Endlich auch mal Zentrum sein: Was man in Berlin so über Mainz und Magdeburg denkt



In Bahnhofskiosken der deutschen Provinz erwische ich mich manchmal dabei, wie ich die Berliner Republik umplatziere. Ich ziehe sie dann aus der dicht bepackten Zeitschriftenwand hervor, wo meist nur der Titel zwischen Konkret, Psychologie heute und Eltern herausragt und lege das Heft unauffällig an eine etwas prominente Stelle im Laden.
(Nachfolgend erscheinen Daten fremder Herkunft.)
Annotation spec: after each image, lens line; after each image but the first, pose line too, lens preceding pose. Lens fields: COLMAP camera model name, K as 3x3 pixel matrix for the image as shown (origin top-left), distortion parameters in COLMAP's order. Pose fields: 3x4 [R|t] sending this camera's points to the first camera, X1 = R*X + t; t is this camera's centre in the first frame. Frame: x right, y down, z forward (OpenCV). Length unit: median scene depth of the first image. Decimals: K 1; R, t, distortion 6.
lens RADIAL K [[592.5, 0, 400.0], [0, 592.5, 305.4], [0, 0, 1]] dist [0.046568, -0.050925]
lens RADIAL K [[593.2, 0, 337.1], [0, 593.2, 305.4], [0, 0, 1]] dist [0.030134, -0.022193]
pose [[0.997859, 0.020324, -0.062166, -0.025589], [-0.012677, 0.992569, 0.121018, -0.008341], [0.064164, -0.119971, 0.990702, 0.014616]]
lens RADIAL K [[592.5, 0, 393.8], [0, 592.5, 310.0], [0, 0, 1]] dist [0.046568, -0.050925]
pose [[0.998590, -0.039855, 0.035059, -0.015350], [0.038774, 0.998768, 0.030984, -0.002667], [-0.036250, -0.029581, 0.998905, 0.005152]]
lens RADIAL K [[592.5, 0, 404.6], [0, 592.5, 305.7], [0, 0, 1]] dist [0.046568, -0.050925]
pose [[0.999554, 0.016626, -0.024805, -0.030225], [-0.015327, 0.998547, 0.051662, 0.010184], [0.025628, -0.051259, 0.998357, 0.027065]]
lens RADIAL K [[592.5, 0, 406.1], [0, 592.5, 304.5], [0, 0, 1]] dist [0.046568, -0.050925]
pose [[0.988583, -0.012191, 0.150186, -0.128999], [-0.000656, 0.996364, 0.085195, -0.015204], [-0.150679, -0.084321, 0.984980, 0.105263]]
Zum Beispiel neben die hohen Stapel von Bunte oder Gala. Warum ich das tue? Weil mich dabei so ein herrlich antiföderales Gefühl überkommt.
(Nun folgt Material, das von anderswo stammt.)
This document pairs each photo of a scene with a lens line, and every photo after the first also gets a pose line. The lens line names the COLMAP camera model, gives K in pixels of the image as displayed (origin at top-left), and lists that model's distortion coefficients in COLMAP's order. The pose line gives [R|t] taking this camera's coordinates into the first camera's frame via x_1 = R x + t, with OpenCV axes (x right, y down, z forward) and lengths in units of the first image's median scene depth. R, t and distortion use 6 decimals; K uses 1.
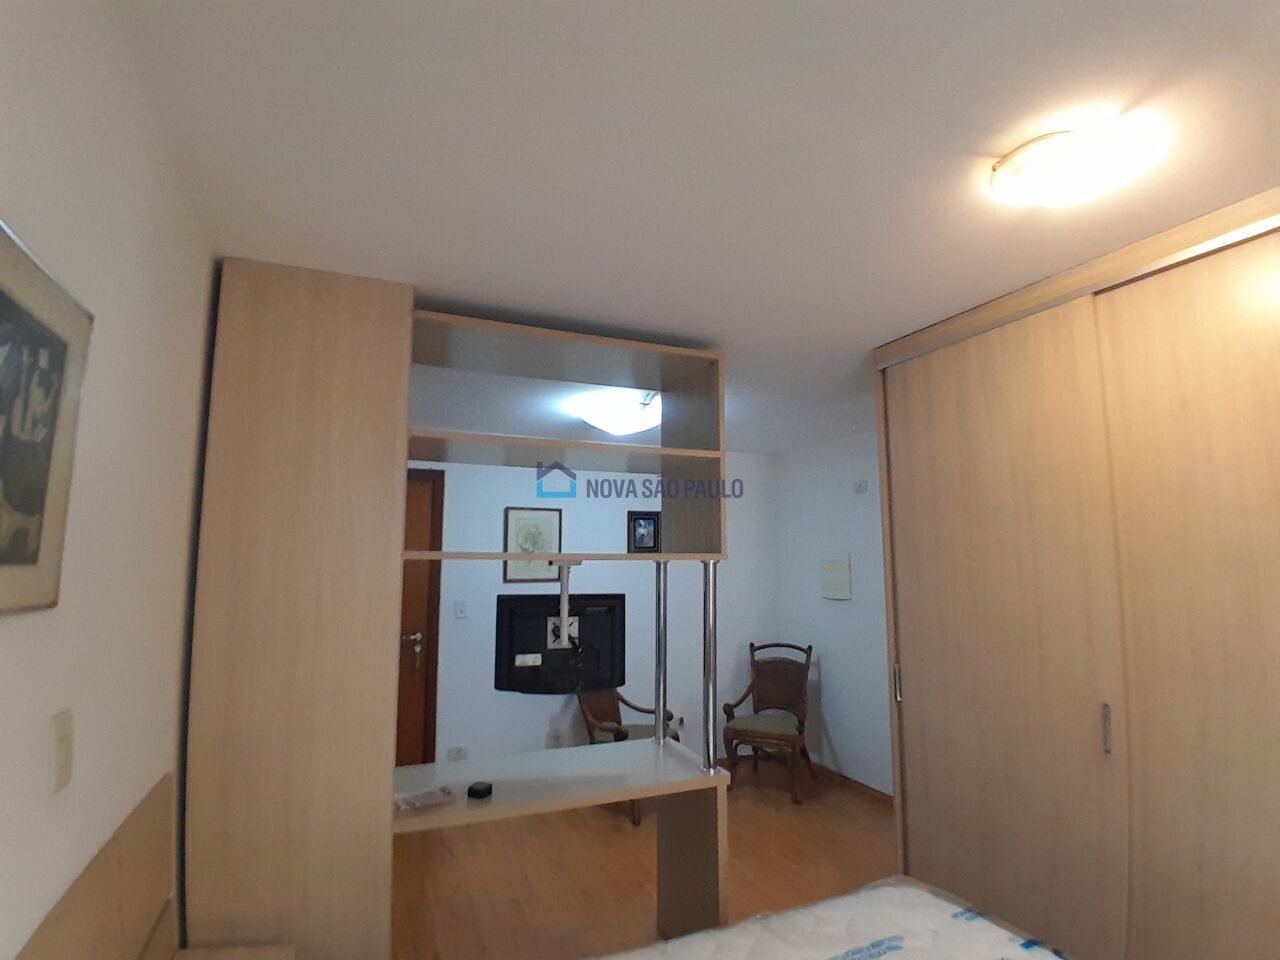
lens RADIAL K [[635.1, 0, 640.0], [0, 635.1, 480.6], [0, 0, 1]] dist [0.002042, -0.042803]
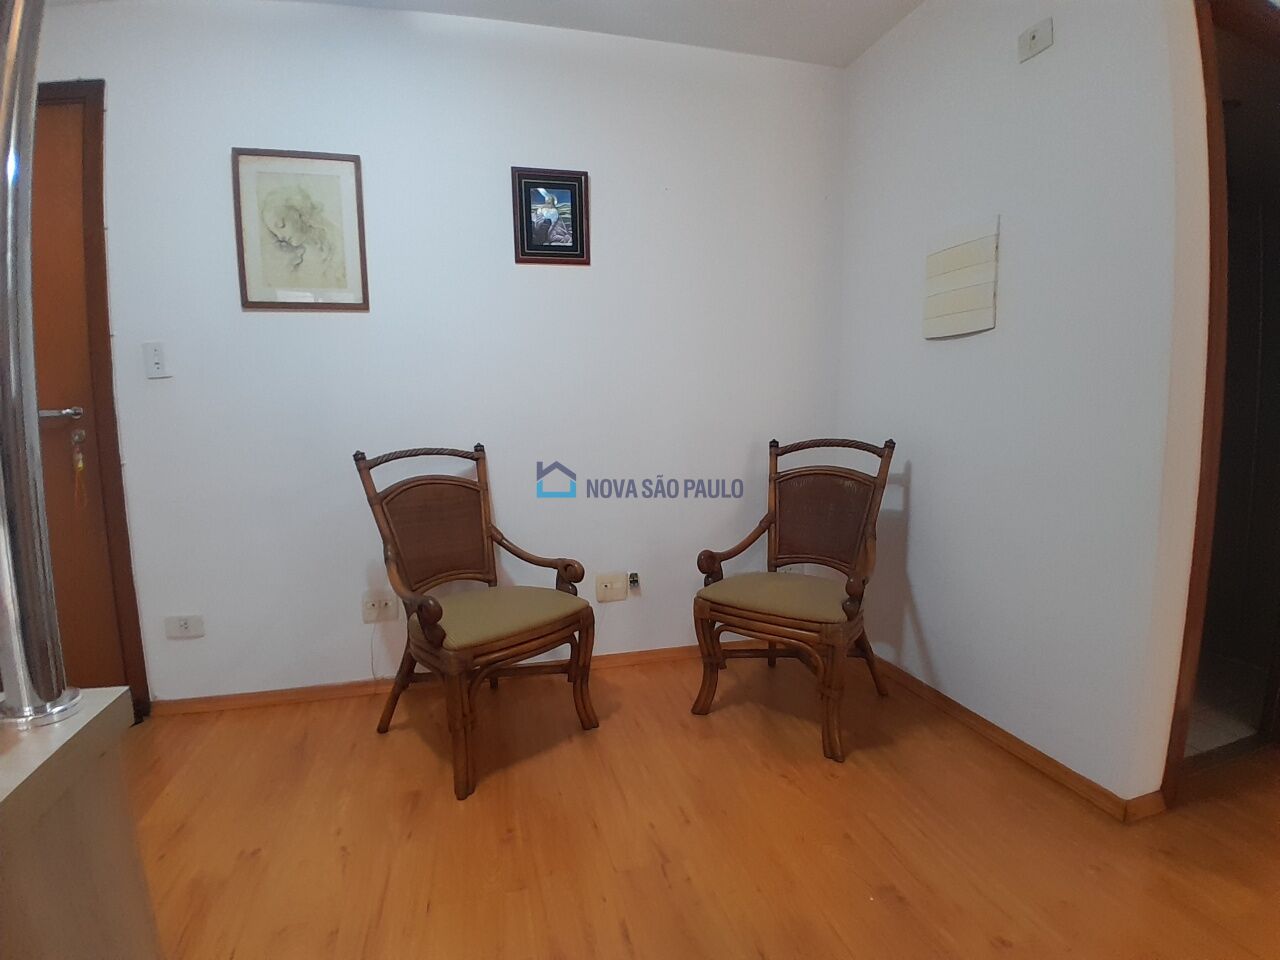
lens RADIAL K [[635.1, 0, 640.0], [0, 635.1, 480.6], [0, 0, 1]] dist [0.002042, -0.042803]
pose [[0.988666, 0.006629, -0.149987, 0.154802], [0.029696, 0.970652, 0.238649, 0.171070], [0.147167, -0.240398, 0.959453, 0.509711]]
Schaut her, Ihr Wolfsburger, Kasseler, Mainzer oder Magdeburger, denke ich dann und blicke mich verstohlen, aber triumphierend um, ob Ihr wollt oder nicht: Hier liegt Eure Zukunft – die Berliner Republik! Noch kein Jahrzehnt ist die junge Hauptstadt im Amt, aber die Stimmung im Land hat sich grundlegend verändert. Die Zeiten sind kontroverser, härter, aber auch offener und suchender geworden. Deshalb finde ich Berlin als Hauptstadt längst prägend genug, um die Republik nach ihr zu benennen. Schluckt das, ihr Provinzeier!

Das sind natürlich die plumpen Gefühle eines sozialen Aufsteigers. Es ist die gedemütigte Bonnerin, die weiterhin in mir nagt. Bonn – das war als Hauptstadt so begehrt wie der Mittelplatz im Flugzeug. So aufregend wie eine Skifreizeit im Sauerland. Bonn blieb bis zum Schluss ein Provisorium, und es wurde vom Rest der Welt auch so behandelt. Die Bonner Republik? Undenkbar! Höchstens die rheinische Republik – und da fühlt man sich auch nur an Karneval erinnert.
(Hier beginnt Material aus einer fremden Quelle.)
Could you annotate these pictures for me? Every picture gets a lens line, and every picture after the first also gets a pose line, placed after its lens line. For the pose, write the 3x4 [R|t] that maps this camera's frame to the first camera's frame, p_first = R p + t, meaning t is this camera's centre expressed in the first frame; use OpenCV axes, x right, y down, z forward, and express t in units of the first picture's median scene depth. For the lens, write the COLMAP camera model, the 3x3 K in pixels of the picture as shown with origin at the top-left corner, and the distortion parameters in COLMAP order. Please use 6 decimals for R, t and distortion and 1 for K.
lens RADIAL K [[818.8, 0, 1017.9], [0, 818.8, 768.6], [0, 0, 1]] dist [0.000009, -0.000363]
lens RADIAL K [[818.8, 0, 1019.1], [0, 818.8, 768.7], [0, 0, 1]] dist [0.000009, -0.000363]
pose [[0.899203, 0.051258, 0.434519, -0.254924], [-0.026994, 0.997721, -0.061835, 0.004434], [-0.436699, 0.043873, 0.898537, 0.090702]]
Das einzige ernst zu nehmende Medienerzeugnis, dem die damalige Hauptstadt seinen Namen verleihen konnte, war der Bericht aus Bonn. Ich bin überzeugt, dass das dazugehörige Fernsehstudio direkt unter dem pilzartigen Kiosk lag, der zwischen Bundeskanzleramt und Bundestag das eigentliche Zentrum des Bonner Regierungsviertels bildete. Das Zentrum! Ein Büdchen, in dem man Spiegel und FAZ genauso kaufen konnte wie belegte Brötchen und Postkarten von der Rhein-Schifffahrt. So hemdsärmelig war die so genannte Bonner Republik – eine Republik so groß wie ein Schützenplatz.

Bloß nicht mehr diese Bonner Baracken

Jetzt haben wir endlich eine echte Hauptstadt, und ich bin eine echte Hauptstädterin. Wenn Freunde aus In- und Ausland einen in Berlin besuchen, dann kann man ernsthafte, repräsentative Regierungsbauten vorzeigen: einen Reichstag, ein orientalisch anmutendes Kanzleramt, einen Hermann-Göring-Prachtbau oder unendlich viele, betont transparente Abgeordnetenbüros. Nicht mehr diese Bonner Baracken- und Sparkassenarchitektur der Nachkriegsjahre.

Und man kann ein Heft zur Hand nehmen, bei dem die Besucher zusammenzucken; ein bisschen beeindruckt, ein bisschen verschüchtert: Berliner Republik. Und auffordernd mahnen: Lest mal, was man so über Euch und das Land denkt bei uns in der Hauptstadt! Über Reformen, Realitätsverweigerung, Rentenkassen.

Herzlichen Glückwunsch, Berliner Republik! Es macht wirklich Spaß, auch mal im Zentrum zu stehen.